Analysis 1: effect of task
MELODIC filtered data were entered into a first-level analysis, to produce contrast of parameter estimate (COPE) images for blood oxygen level-dependent (BOLD) response to food and control images separately. Mean BOLD % signal change (unthresholded) was extracted with Featquery using masks of a priori regions of interest (ROI) selected from standard templates from WFUPickatlas (Maldjian et al. 2003). The ROIs chosen were based on previous neuroimaging work (see Supplemental Table 1 for list of ROIs and supporting references). The BOLD % signal change to food and control images was compared using paired sample t tests using IBM SPSS (version 23). Bonferroni correction was applied to control for the family-wise error (FWE).
Analysis 2: effect of placebo versus mCPP on BOLD signals to high- and low-calorie foods
MELODIC filtered data were entered into a first-level analysis, to produce COPE images for high-calorie and low-calorie food images, minus the BOLD response to the corresponding control images. These COPEs were averaged across each of the scanning blocks for each participant.
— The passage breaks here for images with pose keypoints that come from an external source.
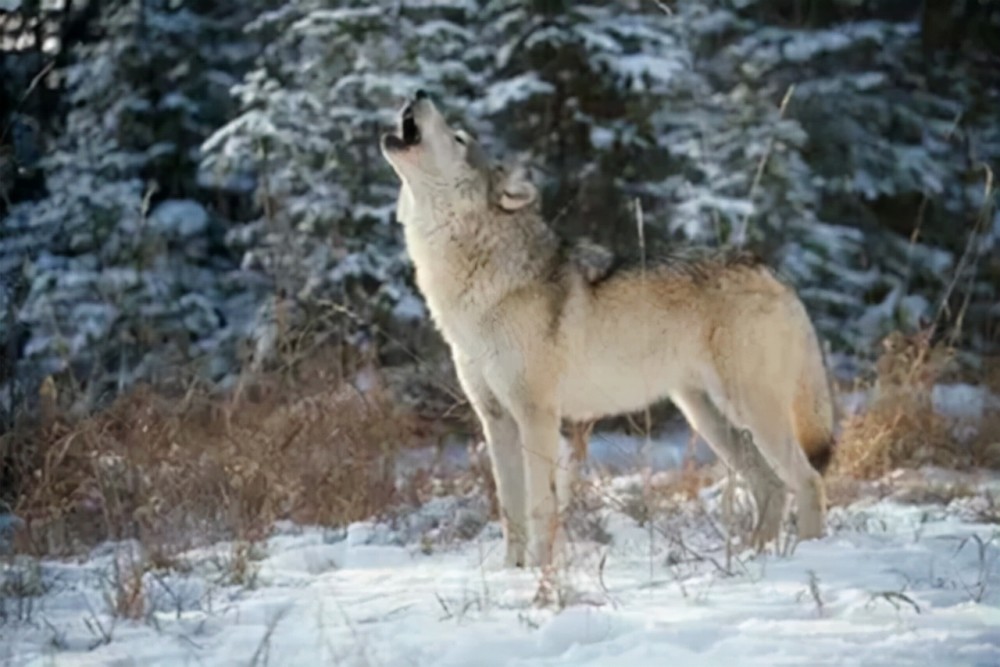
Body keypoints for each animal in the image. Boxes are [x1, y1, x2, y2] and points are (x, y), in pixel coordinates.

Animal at [380, 90, 836, 568]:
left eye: (459, 137)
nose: (419, 93)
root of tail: (774, 272)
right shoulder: (497, 419)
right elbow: (510, 512)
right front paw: (513, 572)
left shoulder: (537, 417)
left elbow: (539, 508)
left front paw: (540, 573)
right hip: (708, 418)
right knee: (771, 485)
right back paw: (752, 558)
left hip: (750, 410)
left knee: (808, 480)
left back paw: (807, 557)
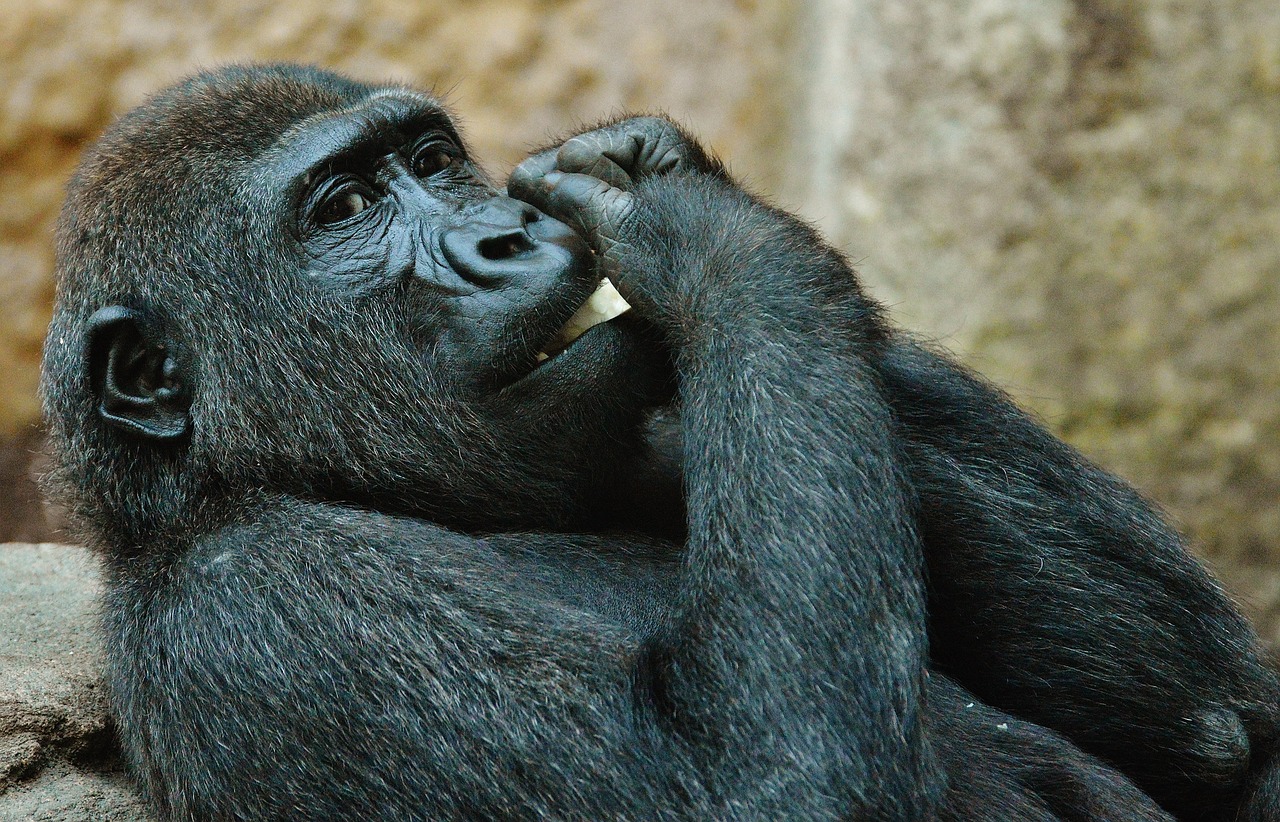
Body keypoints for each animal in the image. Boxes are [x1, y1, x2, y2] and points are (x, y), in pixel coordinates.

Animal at [40, 65, 1280, 819]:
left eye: (434, 162)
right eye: (344, 209)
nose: (504, 235)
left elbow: (1219, 728)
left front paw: (659, 174)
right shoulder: (243, 601)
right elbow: (768, 787)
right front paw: (704, 236)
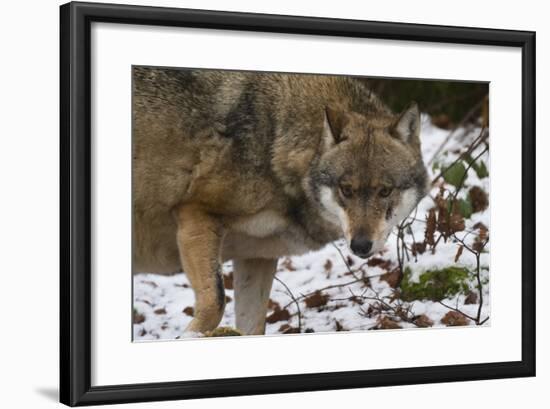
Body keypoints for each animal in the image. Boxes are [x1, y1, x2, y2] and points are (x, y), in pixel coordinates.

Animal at [134, 67, 432, 334]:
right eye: (346, 190)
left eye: (385, 191)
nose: (360, 245)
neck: (274, 140)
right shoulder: (196, 213)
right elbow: (215, 302)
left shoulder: (257, 257)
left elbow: (252, 327)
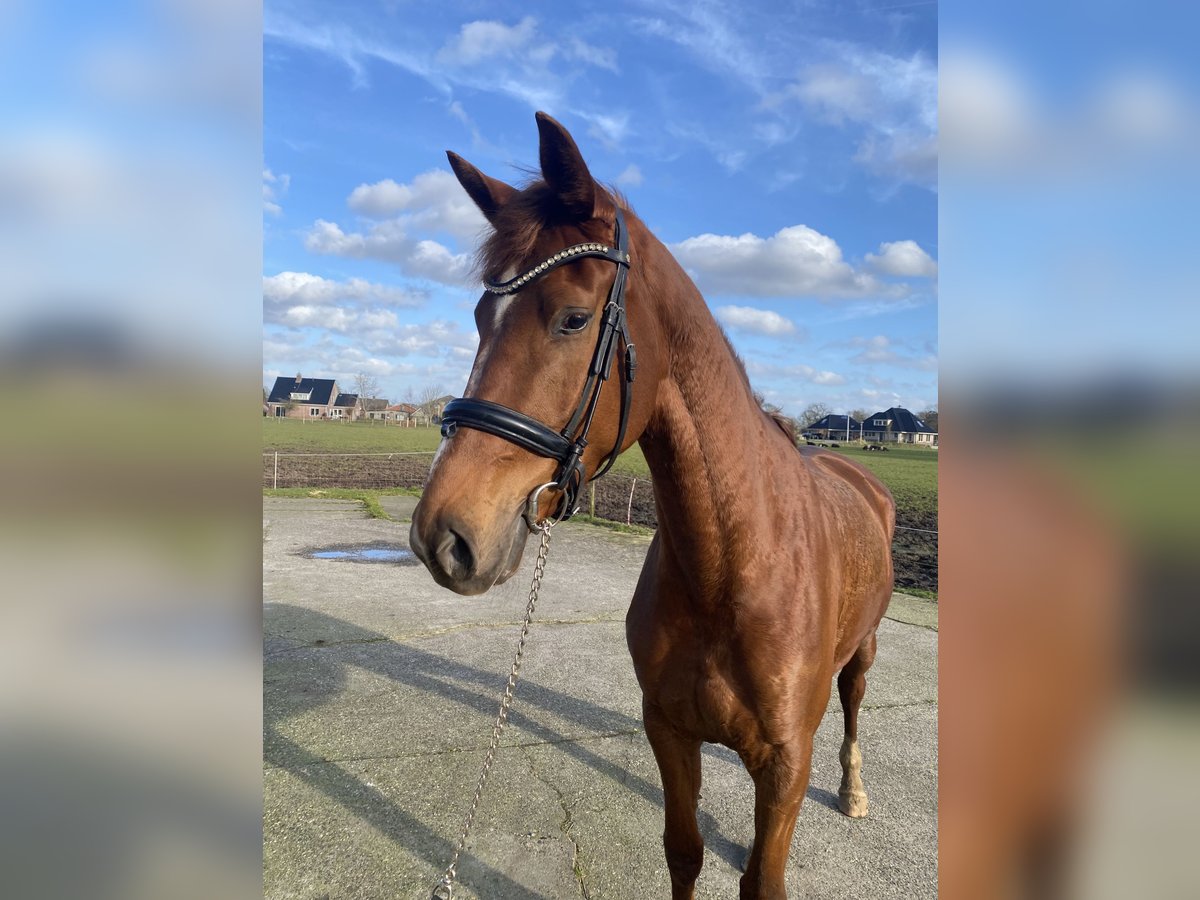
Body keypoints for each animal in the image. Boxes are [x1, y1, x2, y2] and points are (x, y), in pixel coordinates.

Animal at [410, 114, 892, 900]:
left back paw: (852, 790)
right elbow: (684, 852)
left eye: (573, 319)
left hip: (864, 651)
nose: (441, 538)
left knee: (854, 703)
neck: (730, 568)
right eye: (483, 314)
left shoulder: (787, 759)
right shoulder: (669, 731)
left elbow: (763, 880)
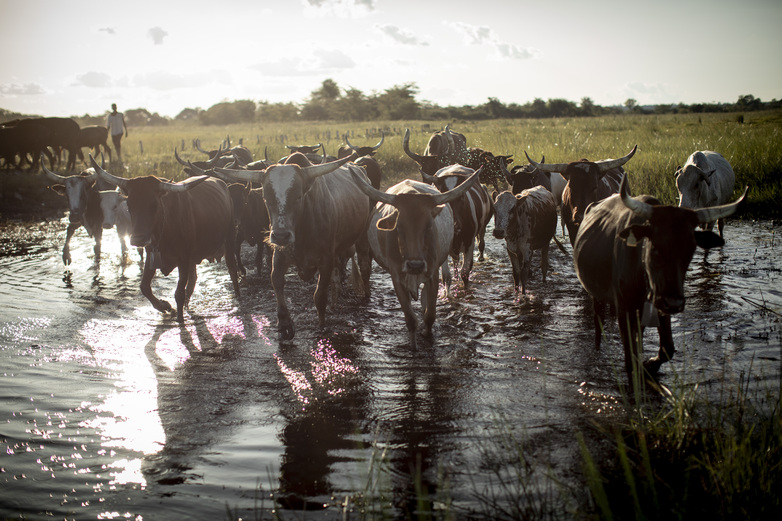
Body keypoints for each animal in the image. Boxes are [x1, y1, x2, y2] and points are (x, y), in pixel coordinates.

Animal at [90, 154, 240, 322]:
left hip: (229, 239)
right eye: (129, 204)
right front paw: (164, 306)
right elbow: (144, 287)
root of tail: (221, 183)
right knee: (193, 280)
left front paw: (179, 319)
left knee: (232, 269)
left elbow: (179, 292)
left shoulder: (183, 259)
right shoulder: (152, 255)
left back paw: (238, 296)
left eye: (155, 204)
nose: (138, 240)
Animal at [214, 153, 374, 342]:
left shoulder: (325, 259)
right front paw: (284, 324)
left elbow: (319, 295)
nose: (281, 235)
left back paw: (365, 295)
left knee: (364, 266)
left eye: (298, 197)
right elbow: (276, 281)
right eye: (266, 198)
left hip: (362, 236)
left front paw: (322, 325)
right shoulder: (280, 254)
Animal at [350, 167, 484, 346]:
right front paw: (413, 345)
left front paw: (427, 334)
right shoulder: (397, 278)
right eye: (399, 227)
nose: (415, 265)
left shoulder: (433, 275)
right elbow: (410, 320)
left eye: (428, 226)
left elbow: (430, 315)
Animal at [576, 173, 748, 380]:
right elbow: (630, 361)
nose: (674, 303)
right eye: (655, 247)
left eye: (690, 250)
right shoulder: (625, 308)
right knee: (598, 323)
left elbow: (667, 348)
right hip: (597, 296)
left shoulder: (660, 304)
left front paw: (650, 364)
A subsequent analysis was run on these outputs for each participant to subtract baseline scans from post-dosing scans. The outputs were entered into the final mixed effects (FLAME 1 + 2) group analysis, producing contrasts between placebo and mCPP conditions for BOLD signal activity in response to the high-calorie food images and the low-calorie food images separately.
Group Z statistic images were corrected for multiple comparisons by FWE correction using AlphaSim, part of the AFNI toolkit (Cox 1996) (AFNI Version 16.1.16—May 25, 2016). With a voxel-wise threshold of p < 0.005 (Z > 2.6), only clusters with more than 24 contiguous voxels were significant with a FWE rate corrected p < 0.05.
Analysis 2 above was repeated with mean centred VAS ratings (taken immediately prior to each scan) of nausea, light-headed and faint entered as covariates (separately) to account for any non-specific effects of mCPP on the BOLD response to food images.
Main effects and interactions with condition were examined with analysis of variance (ANOVA). Bonferroni correction was used on all follow-up t tests unless otherwise stated.
Data were lost for seven pasta sessions and two cookie sessions due to technical issues, such as participants leaning on the balance. In addition, one participant did not return for the second session.